Having been thoroughly satisfied by this outstanding collection, I was reflecting happily on a lot of them to pick my quintet. I have to admit, that selecting only five from a potential 30, each one of which stood as a strong contender to be included in my favorite five, was a task ridden with fond anxiety. After much thought, here are the five stories I found best..

1. Mindgames by Manisha Dhingra
A tale about psychological setbacks, one which turns ripe only at the very end. This was my absolute favorite from the lot.
2. Gautam Gargoyle by Shailaditya Chakraborty
Brilliantly written, beautiful wordplay and extremely intriguing plot. A complex take on what you might be tempted to dismiss as a rather mundane phenomenon. Understandably, this one was the Editor's pick.
3. Songs Of The Summer Bird by Anita Satyajit
I loved this story for its simplicity and  poignant portrayal of a misunderstood but well meaning library watchman. Simple sometimes is richly beautiful.
4. Jump, Didi by Sharath Komarraju
Dark, complex, intense. This story reveals itself to you in layers;. each new layer a whole new dimension. This story is about the innocent baby sitter next door and her forbidden sercrets.
5. Footsteps In The Dark by Mini Menon
A girl, penury, needs and exploitation. A sensitively told story of an aspect of our corporate society we need to feel ashamed off.

Also, Crossroads by Ahmed Faiyaz, the story which lends its title to the book is easily one of the best you will come across.
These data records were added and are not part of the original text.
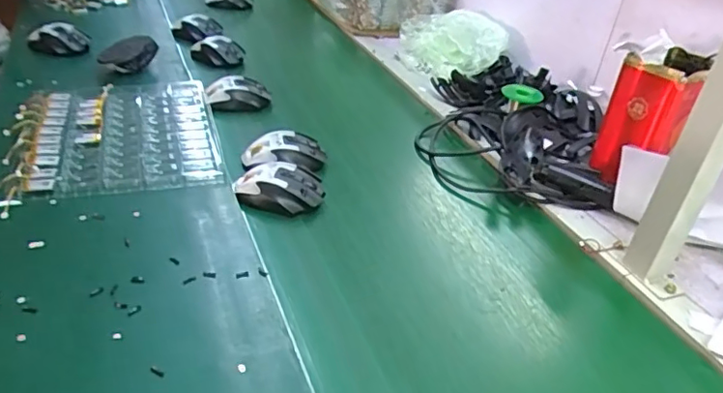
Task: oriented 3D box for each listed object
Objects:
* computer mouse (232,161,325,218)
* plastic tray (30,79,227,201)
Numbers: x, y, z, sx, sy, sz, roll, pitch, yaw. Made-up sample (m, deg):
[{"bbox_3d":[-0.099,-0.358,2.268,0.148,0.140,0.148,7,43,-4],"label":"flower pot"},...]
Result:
[{"bbox_3d":[-0.107,-0.008,0.723,0.116,0.047,0.067,0,34,-11],"label":"computer mouse"},{"bbox_3d":[-0.336,-0.092,0.806,0.242,0.025,0.292,-5,35,-18],"label":"plastic tray"}]

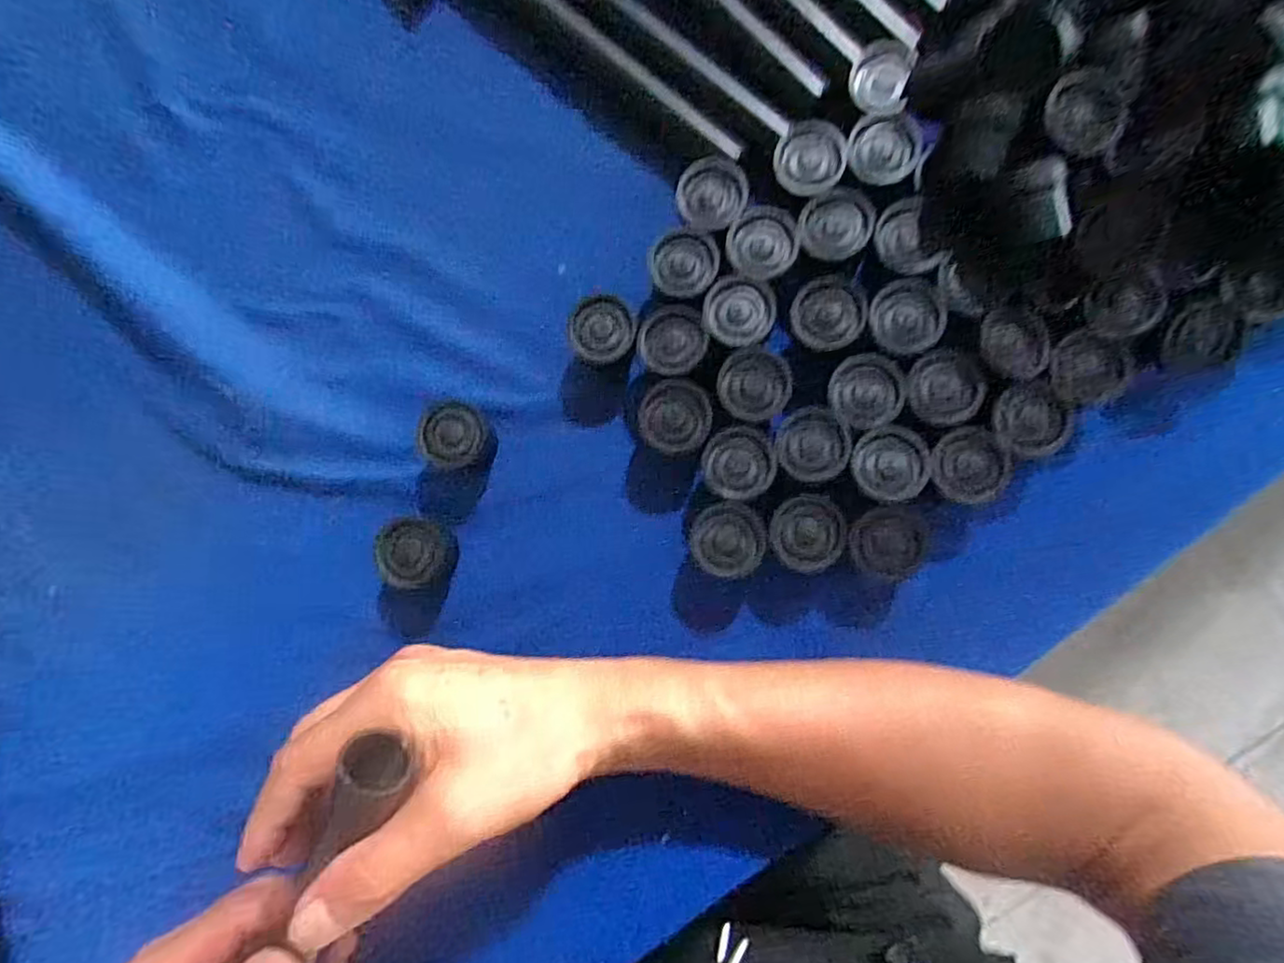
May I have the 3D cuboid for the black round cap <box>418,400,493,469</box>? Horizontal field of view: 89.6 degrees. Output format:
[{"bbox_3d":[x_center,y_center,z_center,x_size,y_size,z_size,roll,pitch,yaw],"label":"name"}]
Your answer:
[{"bbox_3d":[-0.097,-0.023,0.340,0.028,0.031,0.032,14,86,5],"label":"black round cap"}]

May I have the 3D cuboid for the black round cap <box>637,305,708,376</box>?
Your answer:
[{"bbox_3d":[0.015,-0.070,0.319,0.033,0.009,0.035,-15,84,3],"label":"black round cap"}]

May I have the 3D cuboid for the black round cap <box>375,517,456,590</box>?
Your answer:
[{"bbox_3d":[-0.115,0.036,0.333,0.027,0.038,0.034,-1,85,4],"label":"black round cap"}]

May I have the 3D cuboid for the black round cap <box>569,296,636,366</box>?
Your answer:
[{"bbox_3d":[-0.019,-0.076,0.337,0.032,0.023,0.034,0,85,4],"label":"black round cap"}]

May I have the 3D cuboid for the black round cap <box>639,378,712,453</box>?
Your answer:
[{"bbox_3d":[0.017,-0.031,0.327,0.034,0.027,0.034,0,85,4],"label":"black round cap"}]

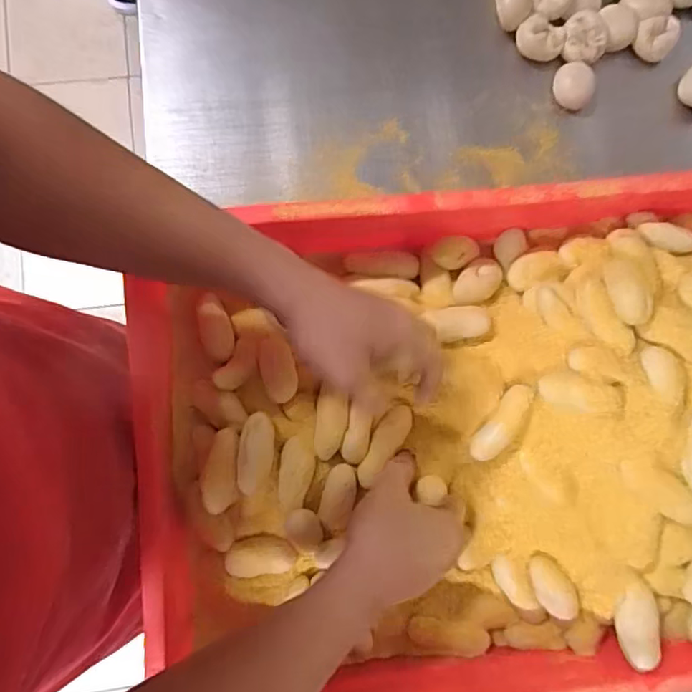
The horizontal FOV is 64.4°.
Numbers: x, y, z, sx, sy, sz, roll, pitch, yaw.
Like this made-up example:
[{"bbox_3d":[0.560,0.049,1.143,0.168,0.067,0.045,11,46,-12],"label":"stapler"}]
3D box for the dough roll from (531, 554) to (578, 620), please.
[{"bbox_3d":[0.180,0.207,0.477,0.032,0.015,0.054,-33,80,22],"label":"dough roll"}]

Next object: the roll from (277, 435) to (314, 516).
[{"bbox_3d":[-0.044,0.112,0.477,0.029,0.017,0.063,8,85,-2],"label":"roll"}]

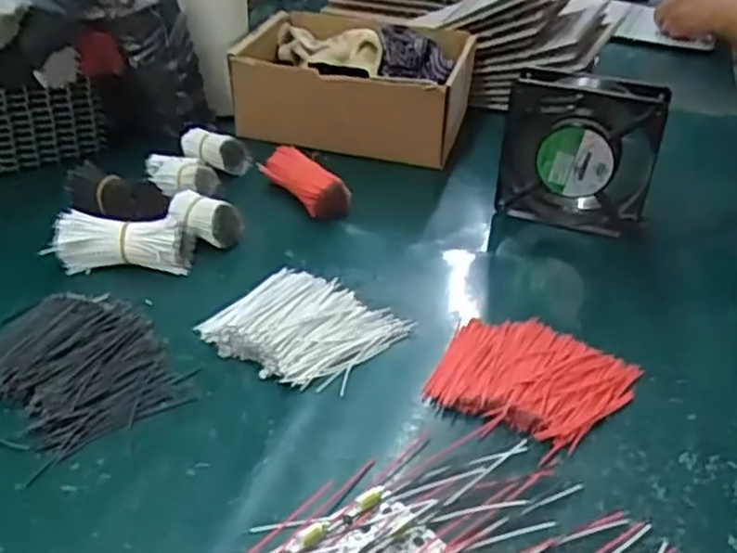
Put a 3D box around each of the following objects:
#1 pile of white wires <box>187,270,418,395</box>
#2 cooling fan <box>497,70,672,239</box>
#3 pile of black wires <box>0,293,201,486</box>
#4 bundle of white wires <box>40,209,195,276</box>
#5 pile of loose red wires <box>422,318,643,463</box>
[{"bbox_3d":[-0.042,0.032,0.487,0.104,0.020,0.099,24,38,27],"label":"pile of white wires"},{"bbox_3d":[0.167,-0.092,0.590,0.117,0.130,0.031,9,33,8],"label":"cooling fan"},{"bbox_3d":[-0.177,0.048,0.441,0.105,0.018,0.131,-26,44,-38],"label":"pile of black wires"},{"bbox_3d":[-0.177,-0.024,0.533,0.094,0.037,0.035,0,33,-7],"label":"bundle of white wires"},{"bbox_3d":[0.098,0.060,0.452,0.107,0.014,0.100,24,38,28],"label":"pile of loose red wires"}]

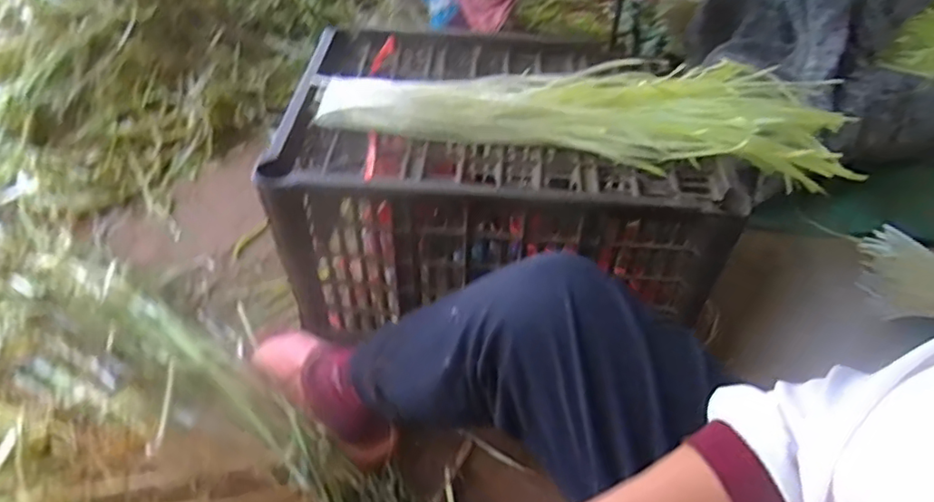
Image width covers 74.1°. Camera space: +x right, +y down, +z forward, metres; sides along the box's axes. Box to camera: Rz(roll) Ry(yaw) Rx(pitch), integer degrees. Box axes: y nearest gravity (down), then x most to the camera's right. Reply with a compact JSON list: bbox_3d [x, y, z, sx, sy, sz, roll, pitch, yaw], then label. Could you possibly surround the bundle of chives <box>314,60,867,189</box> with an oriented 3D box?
[{"bbox_3d":[0.123,-0.163,0.708,0.588,0.044,0.151,4,47,2],"label":"bundle of chives"}]

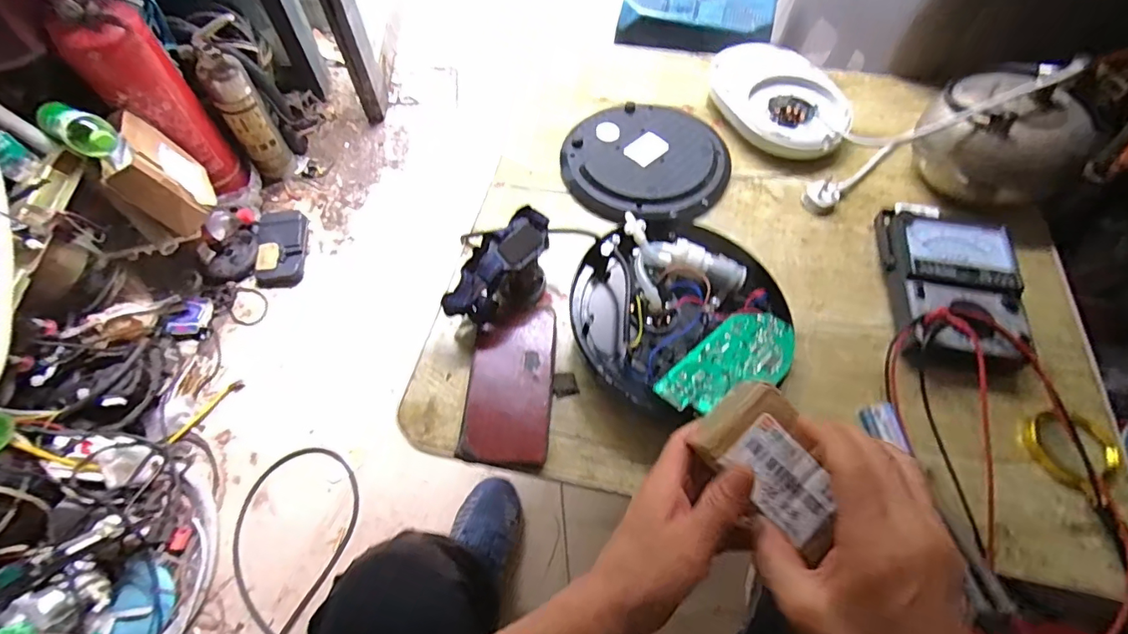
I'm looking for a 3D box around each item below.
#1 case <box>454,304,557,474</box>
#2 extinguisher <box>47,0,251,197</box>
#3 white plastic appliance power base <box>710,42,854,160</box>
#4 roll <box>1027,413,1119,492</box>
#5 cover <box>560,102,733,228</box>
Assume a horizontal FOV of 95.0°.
[{"bbox_3d":[-0.051,0.063,0.505,0.080,0.019,0.163,3,60,2],"label":"case"},{"bbox_3d":[-0.795,-0.410,1.024,0.137,0.381,0.111,-35,67,-17],"label":"extinguisher"},{"bbox_3d":[0.282,-0.291,0.694,0.138,0.042,0.212,-22,63,-12],"label":"white plastic appliance power base"},{"bbox_3d":[0.458,0.116,0.466,0.058,0.022,0.070,-22,63,-12],"label":"roll"},{"bbox_3d":[0.103,-0.200,0.656,0.204,0.018,0.203,0,61,0],"label":"cover"}]

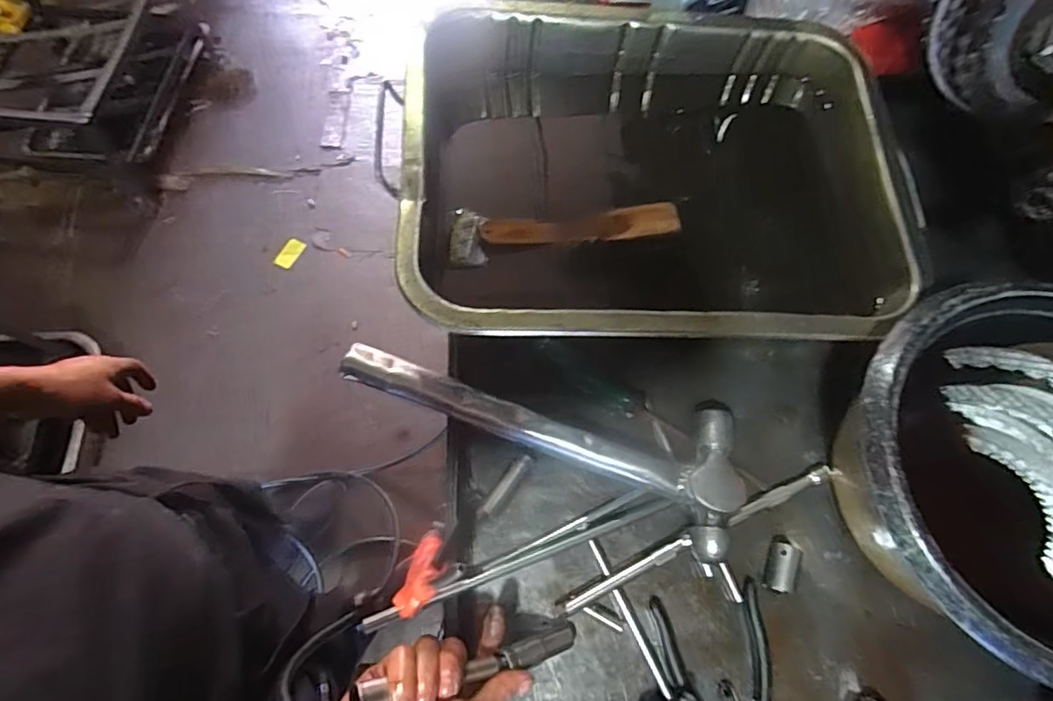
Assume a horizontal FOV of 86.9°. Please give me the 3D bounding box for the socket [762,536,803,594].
[{"bbox_3d":[0.231,0.193,0.502,0.024,0.024,0.047,22,70,7],"label":"socket"}]

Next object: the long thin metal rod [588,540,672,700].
[{"bbox_3d":[0.123,0.295,0.463,0.011,0.011,0.284,-24,72,-10],"label":"long thin metal rod"}]

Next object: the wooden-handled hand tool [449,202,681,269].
[{"bbox_3d":[0.039,-0.129,0.572,0.238,0.019,0.055,-11,70,-5],"label":"wooden-handled hand tool"}]

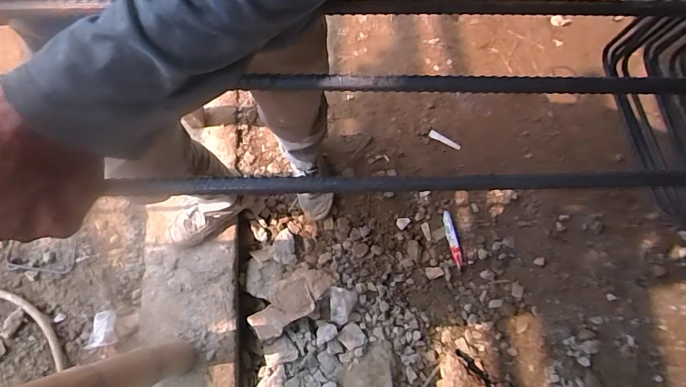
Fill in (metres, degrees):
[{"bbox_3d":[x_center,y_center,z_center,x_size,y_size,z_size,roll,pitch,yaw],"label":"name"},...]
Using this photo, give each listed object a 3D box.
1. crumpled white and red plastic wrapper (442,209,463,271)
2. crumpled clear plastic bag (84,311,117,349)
[{"bbox_3d":[0.310,0.130,1.205,0.027,0.014,0.164,-10,77,-4],"label":"crumpled white and red plastic wrapper"},{"bbox_3d":[-0.616,0.346,1.096,0.074,0.052,0.084,-7,76,-2],"label":"crumpled clear plastic bag"}]

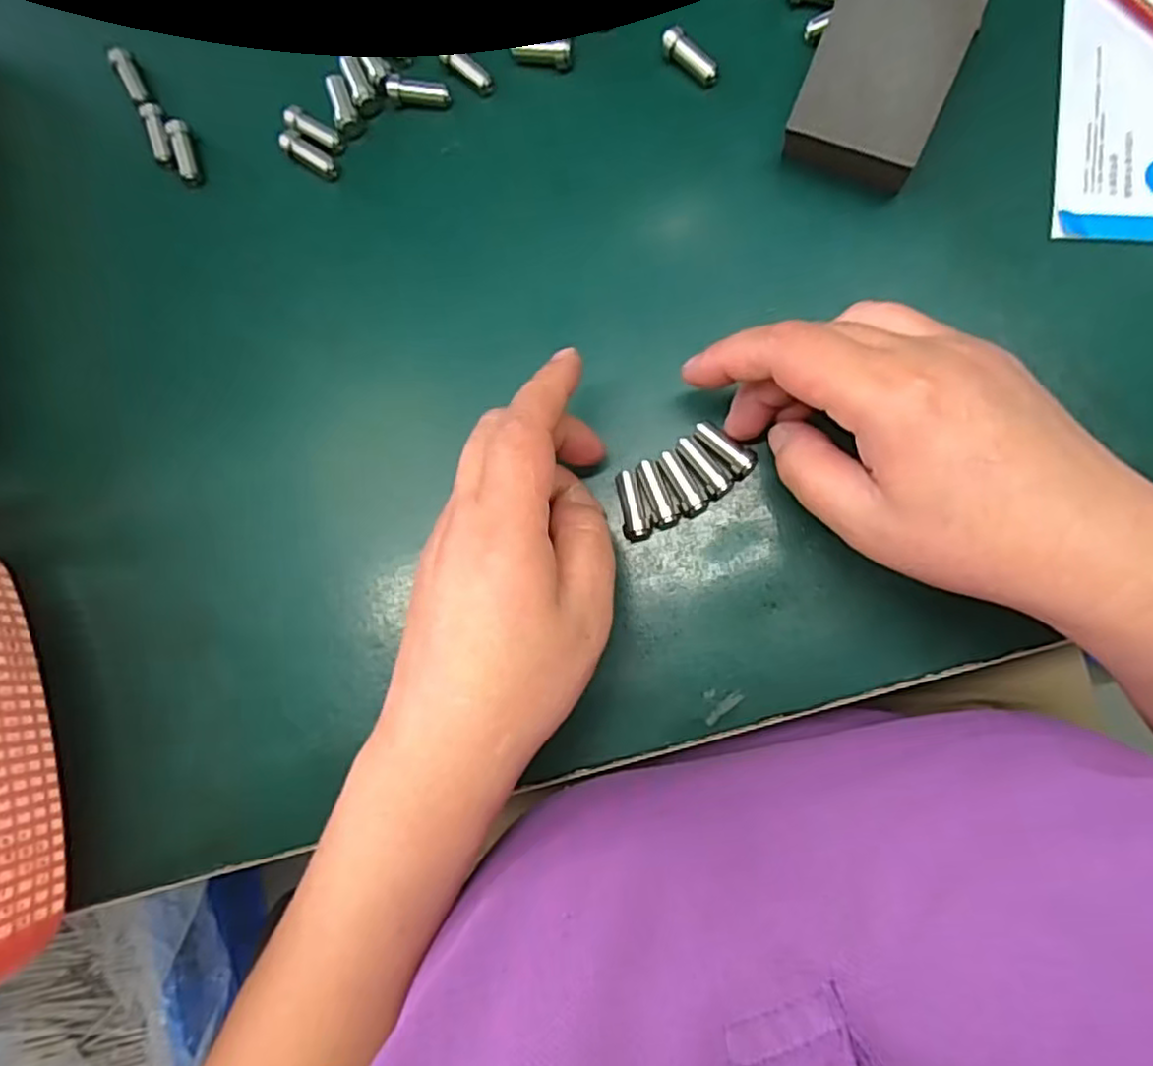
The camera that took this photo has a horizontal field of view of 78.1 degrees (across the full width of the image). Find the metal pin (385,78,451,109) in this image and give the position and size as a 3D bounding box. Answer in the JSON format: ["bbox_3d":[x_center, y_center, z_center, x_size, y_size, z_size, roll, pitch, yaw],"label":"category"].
[{"bbox_3d":[-0.069,-0.192,0.310,0.026,0.008,0.010,6,85,-5],"label":"metal pin"}]

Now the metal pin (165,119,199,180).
[{"bbox_3d":[-0.177,-0.173,0.320,0.008,0.006,0.028,-15,83,5],"label":"metal pin"}]

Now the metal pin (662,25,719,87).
[{"bbox_3d":[0.047,-0.198,0.296,0.026,0.010,0.009,43,91,9],"label":"metal pin"}]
Depicting love, lust, desires and commitments in a seamless manner, this story essentially themes around the concept of infidelity in urban relationships.

As a last thought, this book is one of those which makes me believe that contemporary Indian fiction has come of age. That said, there still are a lot more avenues to explore and experiment with. Crossroads is one book which has something to connect with everyone of you. 3.5 stars on 5 is what I will award it with.

And yes, the cover is totally gorgeous too. Quite prophetic of the gorgeous content waiting to be unveiled.